Emphasis is what enallage can give us; it draws reaction by shifting the function of a word from that of its usual part of speech to an uncharacteristic function, thereby thwarting the predictable. Some enallage is likely to enter your writing naturally; but now and then an intentional shift gets the desired effect. Examples of such effects include:
Lyrical force. In many of her evocative poems, Elena Karina Byrne creates startling verbs from such unlikely nouns as bellboy, patience, quayside, and brûlée. One such poem begins:
Can I, for a moment?
Dada you to accord something light
first, sweet you and slow
you as a canoe, to window you and murmur
you . . . (—“Sex Mask,” Chelsea 76)
Authenticity of dialogue. In the slang of rebel subcultures, shifts be cool—as in smack for heroin, blow for coke, kill for marijuana, and other verbs-turned-nouns. Members of the campus culture have tended to “pig” on noun-to-verb shifts—“Like, don’t scrumb on me, dude; I gotta book for the test soon as I meal.” In police-procedurese, the officers “good-cop-bad-cop” the perps, and the perps “lawyer up.”
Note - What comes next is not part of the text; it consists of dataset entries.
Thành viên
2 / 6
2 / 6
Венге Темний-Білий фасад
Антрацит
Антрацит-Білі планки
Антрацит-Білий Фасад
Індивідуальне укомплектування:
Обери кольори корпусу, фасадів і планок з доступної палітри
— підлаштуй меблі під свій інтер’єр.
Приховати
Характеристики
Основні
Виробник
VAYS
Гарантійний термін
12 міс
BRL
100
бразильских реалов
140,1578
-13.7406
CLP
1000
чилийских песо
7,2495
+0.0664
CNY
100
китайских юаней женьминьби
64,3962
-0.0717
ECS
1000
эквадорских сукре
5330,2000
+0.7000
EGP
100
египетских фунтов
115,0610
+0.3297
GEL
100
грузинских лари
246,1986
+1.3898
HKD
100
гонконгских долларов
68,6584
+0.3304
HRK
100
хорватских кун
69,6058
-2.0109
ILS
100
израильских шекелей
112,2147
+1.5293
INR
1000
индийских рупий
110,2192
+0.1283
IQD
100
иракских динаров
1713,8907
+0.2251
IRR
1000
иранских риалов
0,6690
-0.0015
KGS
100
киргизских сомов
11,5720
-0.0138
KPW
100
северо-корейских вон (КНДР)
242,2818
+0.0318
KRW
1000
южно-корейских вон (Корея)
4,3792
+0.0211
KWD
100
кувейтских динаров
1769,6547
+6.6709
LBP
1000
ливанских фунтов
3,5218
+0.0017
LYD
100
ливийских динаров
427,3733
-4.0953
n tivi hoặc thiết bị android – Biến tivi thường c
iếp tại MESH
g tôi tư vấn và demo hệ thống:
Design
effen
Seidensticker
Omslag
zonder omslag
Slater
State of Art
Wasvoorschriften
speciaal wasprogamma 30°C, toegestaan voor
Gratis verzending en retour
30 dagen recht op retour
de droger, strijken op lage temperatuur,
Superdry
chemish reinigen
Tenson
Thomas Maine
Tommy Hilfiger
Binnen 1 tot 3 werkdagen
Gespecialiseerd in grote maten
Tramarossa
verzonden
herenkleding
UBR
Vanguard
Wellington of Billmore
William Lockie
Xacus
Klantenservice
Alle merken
Vernacular punch. Prose at any level can get a boost from vernacular shifts, as from an interjection (whoa!) shifting to a noun:
If it’s a quick, potent, mind-bending shot of Whoa you seek—and I’m talking about pure Whoa here, the good stuff, undiluted by extraneous gadgets or CGI cityscapes—I give you Primer. (—Mike D’Angelo, “Movies,” Esquire)
Energized proper names. Any name can be made to function as a verb. Adding the suffix -ized is one way, but a functional shift is more dynamic:
“Halloween would have been harrypotterized this year in any case. Now it’s been osamaed too.” (—“All Hallows Eve, 2001” [Editorial], The New York Times)
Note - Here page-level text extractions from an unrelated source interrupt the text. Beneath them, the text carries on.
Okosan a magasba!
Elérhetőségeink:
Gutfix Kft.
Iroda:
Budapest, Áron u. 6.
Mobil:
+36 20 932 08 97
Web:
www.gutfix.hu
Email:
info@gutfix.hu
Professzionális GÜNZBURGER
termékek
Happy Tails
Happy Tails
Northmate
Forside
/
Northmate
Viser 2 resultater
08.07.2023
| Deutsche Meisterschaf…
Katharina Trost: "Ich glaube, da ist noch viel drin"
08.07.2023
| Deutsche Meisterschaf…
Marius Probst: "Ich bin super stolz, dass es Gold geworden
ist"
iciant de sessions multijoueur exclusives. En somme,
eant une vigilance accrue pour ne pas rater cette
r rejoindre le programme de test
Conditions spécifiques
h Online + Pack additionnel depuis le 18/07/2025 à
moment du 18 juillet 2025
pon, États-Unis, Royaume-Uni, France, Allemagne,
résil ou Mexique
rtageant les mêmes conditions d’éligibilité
Coinages for nameless entities. Shift a word’s function to denote something unnamed, and voilà—a needed coinage. Philosophy professor Daniel C. Den-net, for example, has introduced bright as a noun re
ferring to a person with a naturalist (as opposed to a supernaturalist) world view. He himself is a bright.
New grammatical functions for words that need them. Many words, especially new terms, have yet to develop multiple grammatical functions. Paper, for example, already functions as noun, verb, and adjective (the paper said she papered the wall with paper rejection slips); but plastic, as plastic as it might be, won’t stretch into a verb by itself; someone had to help it along with deft enallage, as did author/blogger Lee Klein in “Foiled Plots”: “Ever since my mother pressed and plasticked my umbilical cord, I’ve been a collector.”
Many intentionally shifted words function best as one-time (or “nonce”)devices, used for effect rather than to revolutionize the language. Most words retain their traditional functions for a reason: people like the way they work. So play with enallage, but don’t get so shifty that your sentences no longer recognize themselves.